The Catholic faith’s presence in this region can be traced back over three centuries. During the 1600s, a community of Maliseet Indians resided just south of Woodstock, at a location known as Medoctec (Meductic). Various French missionaries, including Jesuits, Franciscans, and Recollects, journeyed up the Saint John River to spread Christianity in this part of the new world.
By 1717, a small chapel devoted to St. John the Baptist (St. Jean-Baptiste) was established. The Province of New Brunswick was formed in 1784, and Woodstock was established as a Loyalist settlement the following year, in 1785.
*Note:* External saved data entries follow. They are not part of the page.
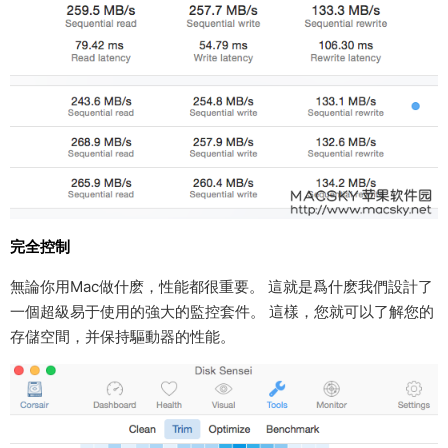
完全控制
無論你用Mac做什麽，性能都很重要。 這就是爲什麽我們設計了
一個超級易于使用的強大的監控套件。 這樣，您就可以了解您的
存儲空間，并保持驅動器的性能。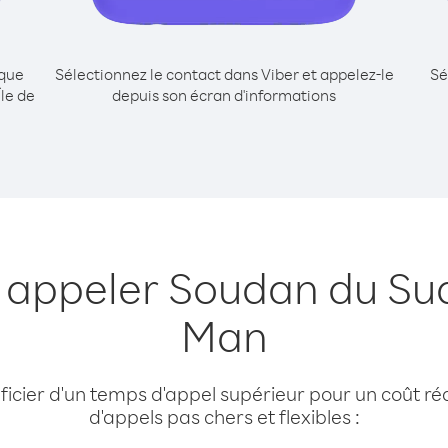
ique
Sélectionnez le contact dans Viber et appelez-le
Sé
le de
depuis son écran d'informations
 appeler Soudan du Sud
Man
cier d'un temps d'appel supérieur pour un coût réd
d'appels pas chers et flexibles :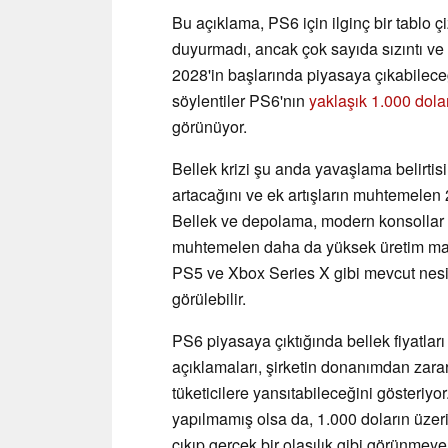
Bu açıklama, PS6 için ilginç bir tablo ç
duyurmadı, ancak çok sayıda sızıntı ve
2028'in başlarında piyasaya çıkabileceğ
söylentiler PS6'nın
yaklaşık 1.000 dola
görünüyor.
Bellek krizi şu anda yavaşlama belirtisi 
artacağını ve ek artışların muhtemelen
Bellek ve depolama, modern konsollar i
muhtemelen daha da yüksek üretim maliy
PS5 ve Xbox Series X gibi mevcut nesil
görülebilir.
PS6 piyasaya çıktığında bellek fiyatlar
açıklamaları, şirketin donanımdan zara
tüketicilere yansıtabileceğini gösteriyo
yapılmamış olsa da, 1.000 doların üzeri
çıkıp gerçek bir olasılık gibi görünmeye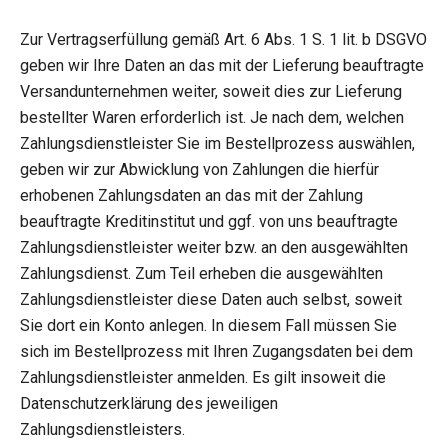
Zur Vertragserfüllung gemäß Art. 6 Abs. 1 S. 1 lit. b DSGVO
geben wir Ihre Daten an das mit der Lieferung beauftragte
Versandunternehmen weiter, soweit dies zur Lieferung
bestellter Waren erforderlich ist. Je nach dem, welchen
Zahlungsdienstleister Sie im Bestellprozess auswählen,
geben wir zur Abwicklung von Zahlungen die hierfür
erhobenen Zahlungsdaten an das mit der Zahlung
beauftragte Kreditinstitut und ggf. von uns beauftragte
Zahlungsdienstleister weiter bzw. an den ausgewählten
Zahlungsdienst. Zum Teil erheben die ausgewählten
Zahlungsdienstleister diese Daten auch selbst, soweit
Sie dort ein Konto anlegen. In diesem Fall müssen Sie
sich im Bestellprozess mit Ihren Zugangsdaten bei dem
Zahlungsdienstleister anmelden. Es gilt insoweit die
Datenschutzerklärung des jeweiligen
Zahlungsdienstleisters.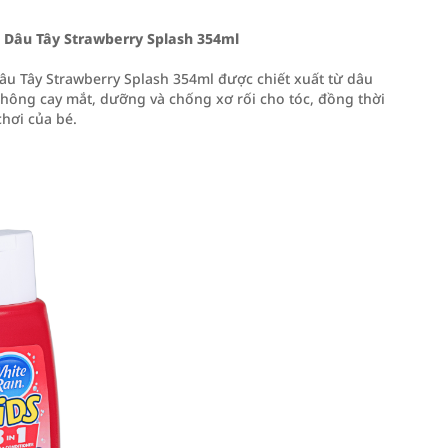
 Dâu Tây Strawberry Splash 354ml
u Tây Strawberry Splash 354ml được chiết xuất từ dâu
 không cay mắt, dưỡng và chống xơ rối cho tóc, đồng thời
chơi của bé.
The arrival of Irish immigrants in the early 1800s signaled the need for a new church to be built closer to Woodstock’s burgeoning Catholic population, known then as “The Creek”.
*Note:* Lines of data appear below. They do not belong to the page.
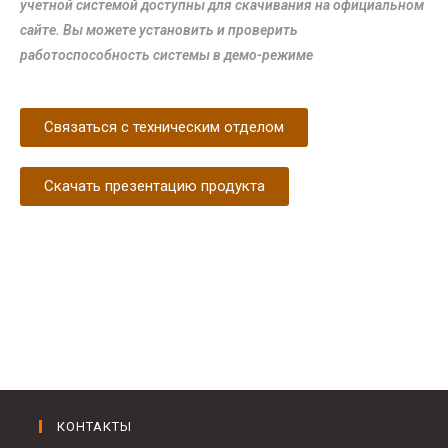
учетной системой доступны для скачивания на официальном
сайте. Вы можете установить и проверить
работоспособность системы в демо-режиме
Связаться с техническим отделом
Скачать презентацию продукта
КОНТАКТЫ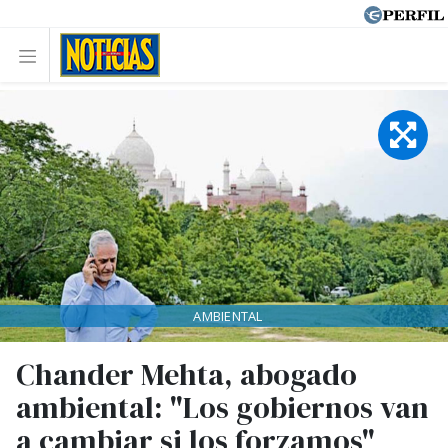
AMBIENTAL
Chander Mehta, abogado
ambiental: "Los gobiernos van
a cambiar si los forzamos"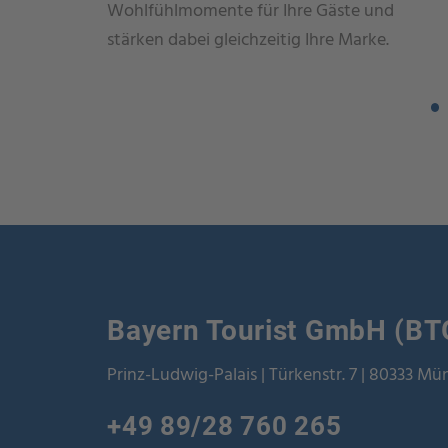
Wohlfühlmomente für Ihre Gäste und
stärken dabei gleichzeitig Ihre Marke.
Bayern Tourist GmbH (BT
Prinz-Ludwig-Palais | Türkenstr. 7 | 80333 M
+49 89/28 760 265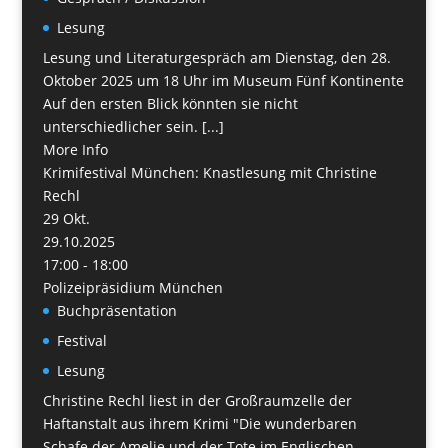
Lesung
Lesung und Literaturgespräch am Dienstag, den 28.
Oktober 2025 um 18 Uhr im Museum Fünf Kontinente
Auf den ersten Blick könnten sie nicht
unterschiedlicher sein. [...]
More Info
Krimifestival München: Knastlesung mit Christine
Rechl
29
Okt.
29.10.2025
17:00 - 18:00
Polizeipräsidium München
Buchpräsentation
Festival
Lesung
Christine Rechl liest in der Großraumzelle der
Haftanstalt aus ihrem Krimi "Die wunderbaren
Schafe der Amelie und der Tote im Englischen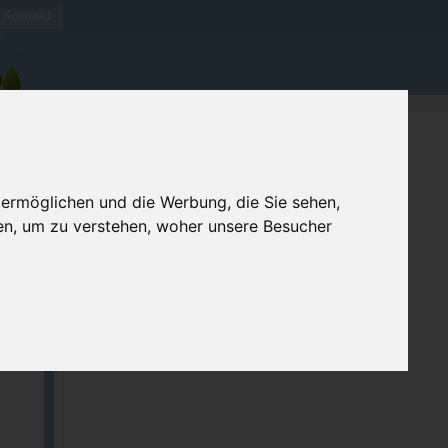
Kontakt
 ermöglichen und die Werbung, die Sie sehen,
en, um zu verstehen, woher unsere Besucher
ellen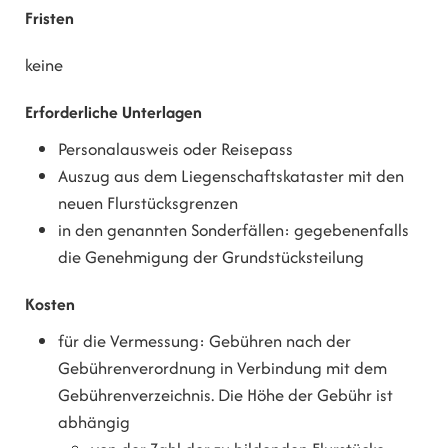
Fristen
keine
Erforderliche Unterlagen
Personalausweis oder Reisepass
Auszug aus dem Liegenschaftskataster mit den
neuen Flurstücksgrenzen
in den genannten Sonderfällen: gegebenenfalls
die Genehmigung der Grundstücksteilung
Kosten
für die Vermessung: Gebühren nach der
Gebührenverordnung in Verbindung mit dem
Gebührenverzeichnis. Die Höhe der Gebühr ist
abhängig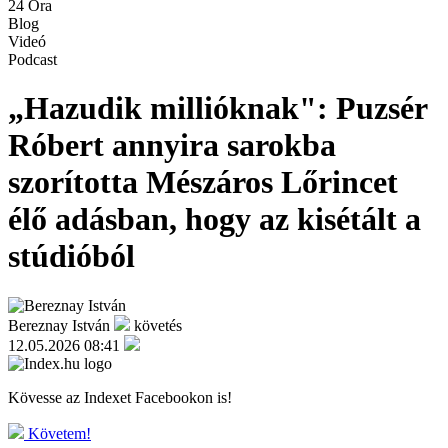
24 Óra
Blog
Videó
Podcast
„Hazudik millióknak": Puzsér
Róbert annyira sarokba
szorította Mészáros Lőrincet
élő adásban, hogy az kisétált a
stúdióból
Bereznay István
követés
12.05.2026 08:41
Kövesse az Indexet Facebookon is!
Követem!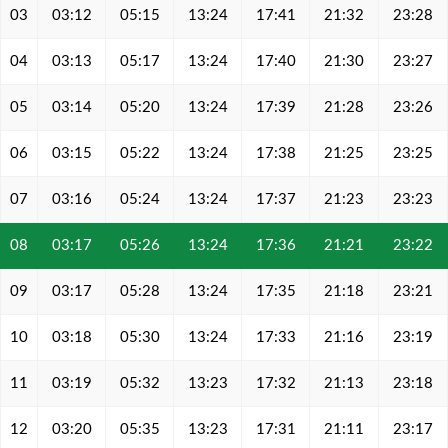
03
03:12
05:15
13:24
17:41
21:32
23:28
04
03:13
05:17
13:24
17:40
21:30
23:27
05
03:14
05:20
13:24
17:39
21:28
23:26
06
03:15
05:22
13:24
17:38
21:25
23:25
07
03:16
05:24
13:24
17:37
21:23
23:23
08
03:17
05:26
13:24
17:36
21:21
23:22
09
03:17
05:28
13:24
17:35
21:18
23:21
10
03:18
05:30
13:24
17:33
21:16
23:19
11
03:19
05:32
13:23
17:32
21:13
23:18
12
03:20
05:35
13:23
17:31
21:11
23:17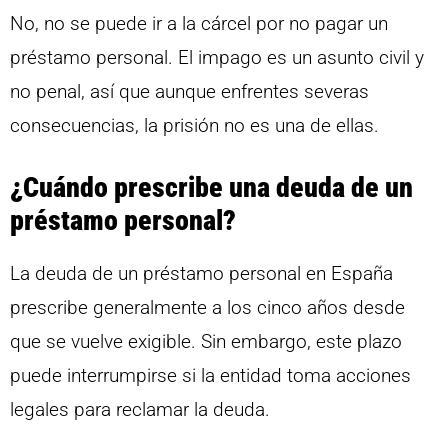
No, no se puede ir a la cárcel por no pagar un
préstamo personal. El impago es un asunto civil y
no penal, así que aunque enfrentes severas
consecuencias, la prisión no es una de ellas.
¿Cuándo prescribe una deuda de un
préstamo personal?
La deuda de un préstamo personal en España
prescribe generalmente a los cinco años desde
que se vuelve exigible. Sin embargo, este plazo
puede interrumpirse si la entidad toma acciones
legales para reclamar la deuda.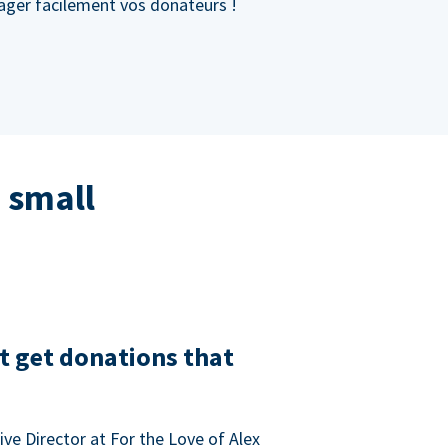
gager facilement vos donateurs !
 small
t get donations that
ve Director at For the Love of Alex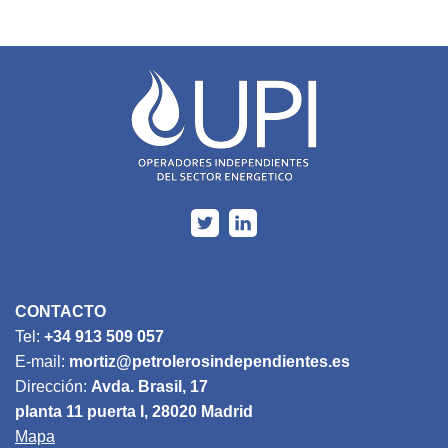
CONTACTO
Tel:
+34 913 509 057
E-mail:
mortiz@petrolerosindependientes.es
Dirección:
Avda. Brasil, 17
planta 11 puerta I, 28020 Madrid
Mapa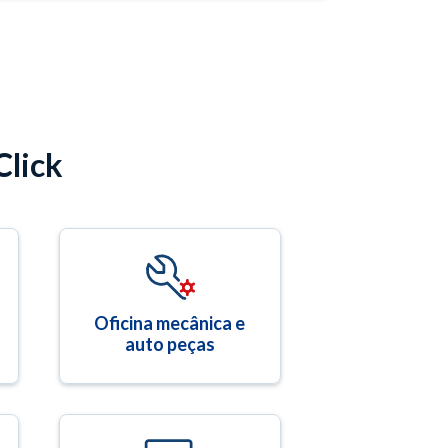
Click
Oficina mecânica e
auto peças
From 1810 to 1830, Catholics occasionally congregated in homes for Eucharist celebrations. St. Malachy’s Chapel was built on the current site of St. Gertrude’s in 1832 under the guidance of Father William Dollard.
St. Gertrude’s Parish was incorporated on October 8, 1842, with Rev. Richard Veriker as its first resident priest. This was the same year the Diocese of Saint John was created, and the Maine-N.B. Border was established as it is known today. In 1849, the Parish of Woodstock covered a vast area from Nackawic to Grand Falls on both sides of the river and included Houlton, Maine. Father Veriker initiated plans for a larger church to accommodate the growing population. However, due to sectarian strife between Protestants and Catholics in the area, including a notable riot on July 12, 1847, between Orangemen and local Irish Catholics in Woodstock, it took a decade before the first mass could be celebrated.
The completion of the second church was not achieved until 1849 with the arrival of Father Thomas Connolly, a pioneering priest from Chatham, New Brunswick. Serving in Woodstock for three different terms across four decades, Father Connolly is considered one of the most distinguished priests in the church’s history.